Monday, Jun. 24, 1957

The Visitor

Until he was 38, the impractical New Englander with the tart tongue and the unruly hair seemed doomed to fail at whatever he tried. An indifferent student at Dartmouth and Harvard, he spent a miserable time as a mill hand, flubbed at newspaper work, barely eked out a living on a rocky farm in New Hampshire. When, in 1912, his wife casually remarked that she would like to "live under thatch," Robert Frost moved himself and his family to England. There he gathered together some poems he had written in his spare time, labeled them A Boy's Will and sent them off to a publisher. To his own amazement, he found himself suddenly famous.

Last week Poet Frost, 83, was back in England to be showered with honors by the country that first recognized him. Early this month he donned the red and grey robes of a doctor of letters at Oxford, last week put on the crimson robes of a doctor of letters at Cambridge. This week he flies off to Ireland to pick up another Litt.D., from the University of Dublin.
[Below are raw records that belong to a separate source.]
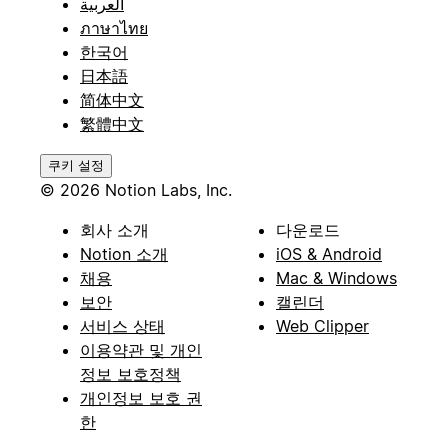
العربية
ภาษาไทย
한국어
日本語
简体中文
繁體中文
쿠키 설정
© 2026 Notion Labs, Inc.
회사 소개
다운로드
Notion 소개
iOS & Android
채용
Mac & Windows
보안
캘린더
서비스 상태
Web Clipper
이용약관 및 개인
정보 보호정책
개인정보 보호 권
한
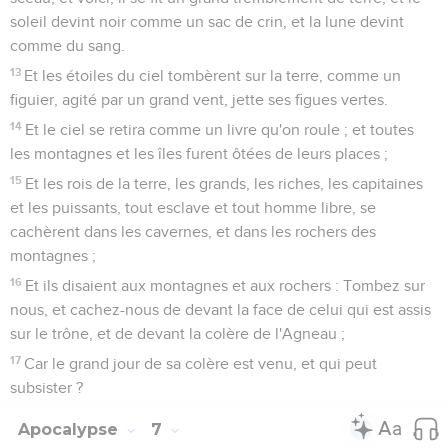
soleil devint noir comme un sac de crin, et la lune devint
comme du sang.
13
Et les étoiles du ciel tombèrent sur la terre, comme un
figuier, agité par un grand vent, jette ses figues vertes.
14
Et le ciel se retira comme un livre qu'on roule ; et toutes
les montagnes et les îles furent ôtées de leurs places ;
15
Et les rois de la terre, les grands, les riches, les capitaines
et les puissants, tout esclave et tout homme libre, se
cachèrent dans les cavernes, et dans les rochers des
montagnes ;
16
Et ils disaient aux montagnes et aux rochers : Tombez sur
nous, et cachez-nous de devant la face de celui qui est assis
sur le trône, et de devant la colère de l'Agneau ;
17
Car le grand jour de sa colère est venu, et qui peut
subsister ?
Apocalypse
7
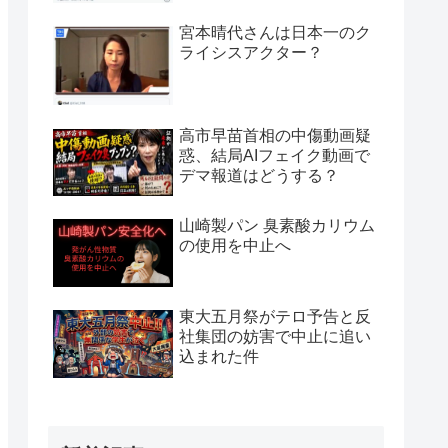
宮本晴代さんは日本一のク
ライシスアクター？
高市早苗首相の中傷動画疑
惑、結局AIフェイク動画で
デマ報道はどうする？
山崎製パン 臭素酸カリウム
の使用を中止へ
東大五月祭がテロ予告と反
社集団の妨害で中止に追い
込まれた件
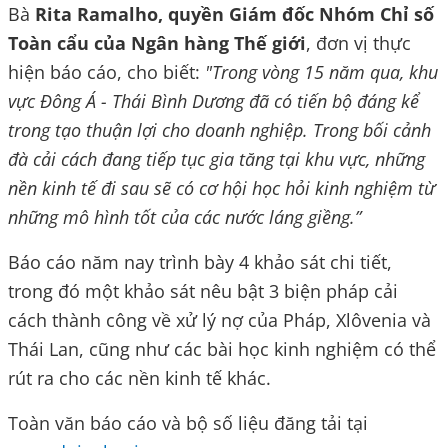
Bà
Rita Ramalho, quyền Giám đốc Nhóm Chỉ số
Toàn cẩu của Ngân hàng Thế giới
, đơn vị thực
hiện báo cáo, cho biết:
"Trong vòng 15 năm qua, khu
vực Đông Á - Thái Bình Dương đã có tiến bộ đáng kể
trong tạo thuận lợi cho doanh nghiệp. Trong bối cảnh
đà cải cách đang tiếp tục gia tăng tại khu vực, những
nền kinh tế đi sau sẽ có cơ hội học hỏi kinh nghiệm từ
những mô hình tốt của các nước láng giềng.”
Báo cáo năm nay trình bày 4 khảo sát chi tiết,
trong đó một khảo sát nêu bật 3 biện pháp cải
cách thành công về xử lý nợ của Pháp, Xlôvenia và
Thái Lan, cũng như các bài học kinh nghiệm có thể
rút ra cho các nền kinh tế khác.
Toàn văn báo cáo và bộ số liệu đăng tải tại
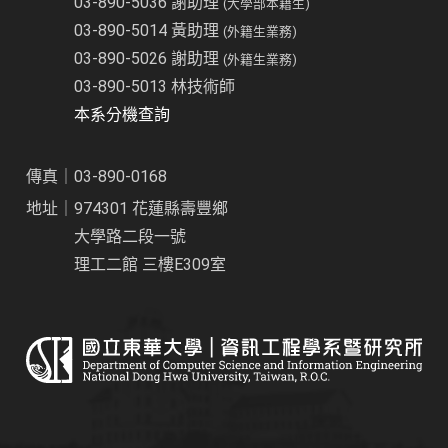
03-890-5036 謝助理
(大學部本籍生)
03-890-5014 黃助理
(外籍生業務)
03-890-5026 謝助理
(外籍生業務)
03-890-5013 林技術師
本系分機查詢
傳真｜03-890-0168
地址｜974301 花蓮縣壽豐鄉
大學路二段一號
理工二館 三樓E309室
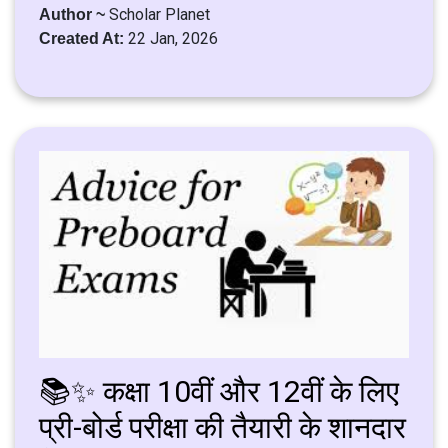
Scholar Planet
Author ~
22 Jan, 2026
Created At:
📚✨ कक्षा 10वीं और 12वीं के लिए
प्री-बोर्ड परीक्षा की तैयारी के शानदार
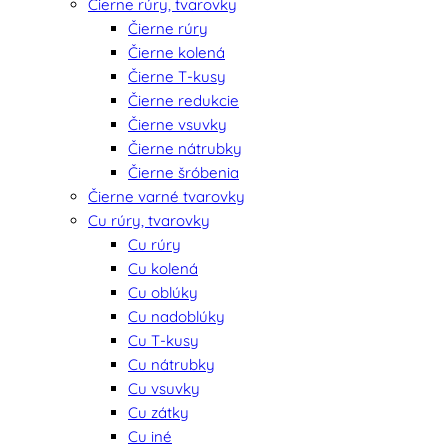
Čierne rúry, tvarovky
Čierne rúry
Čierne kolená
Čierne T-kusy
Čierne redukcie
Čierne vsuvky
Čierne nátrubky
Čierne šróbenia
Čierne varné tvarovky
Cu rúry, tvarovky
Cu rúry
Cu kolená
Cu oblúky
Cu nadoblúky
Cu T-kusy
Cu nátrubky
Cu vsuvky
Cu zátky
Cu iné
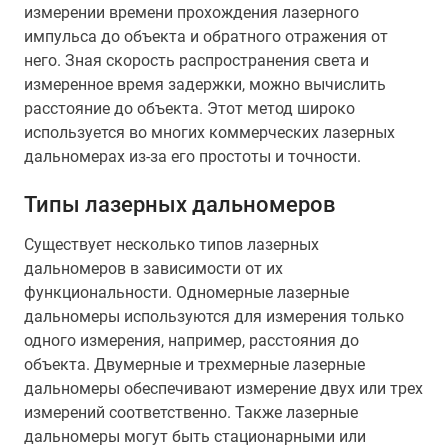
измерении времени прохождения лазерного
импульса до объекта и обратного отражения от
него. Зная скорость распространения света и
измеренное время задержки, можно вычислить
расстояние до объекта. Этот метод широко
используется во многих коммерческих лазерных
дальномерах из-за его простоты и точности.
Типы лазерных дальномеров
Существует несколько типов лазерных
дальномеров в зависимости от их
функциональности. Одномерные лазерные
дальномеры используются для измерения только
одного измерения, например, расстояния до
объекта. Двумерные и трехмерные лазерные
дальномеры обеспечивают измерение двух или трех
измерений соответственно. Также лазерные
дальномеры могут быть стационарными или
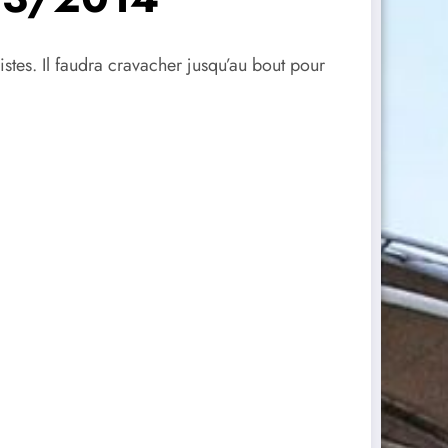
stes. Il faudra cravacher jusqu’au bout pour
For an American to receive both Oxford and Cambridge degrees in the same year is rare enough, but seldom has one made more of a hit with the English than Robert Frost.

Death to Taxes. White-haired and craggy-faced, the poet traveled across the country, reading his poems and dropping asides on everything from death to taxes. "I would much rather," he told a delighted audience at Cambridge, "receive a degree from a university than an education." To newsmen he confided, "Now, I was looking into the new Oxford dictionary, and there on one page were the 800 words of Basic English and a couple of rules of grammar. That's all anybody needs. It shows there's not much sense in getting an education, doesn't it?"

On his political convictions he said, "I never dared to be a radical when young, for fear it would make me a conservative when old." As for rhyme and meter in poetry, "I would as soon write free verse as play tennis with the net down." Explaining his lecturing technique, "I have three accents: one kind of Harvardish that I don't use, one back country where I live --Vermontish, and then the one in which I am talking to you now."

Easy for Eliot. "I never know," he complained on another occasion, "what to write on my income-tax form. It is easy for Eliot. He is the head of a publishing house, and all he has to say is 'Publisher.' But I have to think about what I can call myself. First I called myself a farmer. Then I called myself a teacher. But finally I was old enough to say 'Retired.' " Said Agnostic Frost to agaitered bishop who insisted that one day the old poet would "see the light": "Oh, I see the light. I just don't pay much attention to it."

For all these irreverencies, the trip meant much to Frost. "One of my big adventures," he called it. "A sort of rounding out, a turning back to the past where I had the joy of first publication."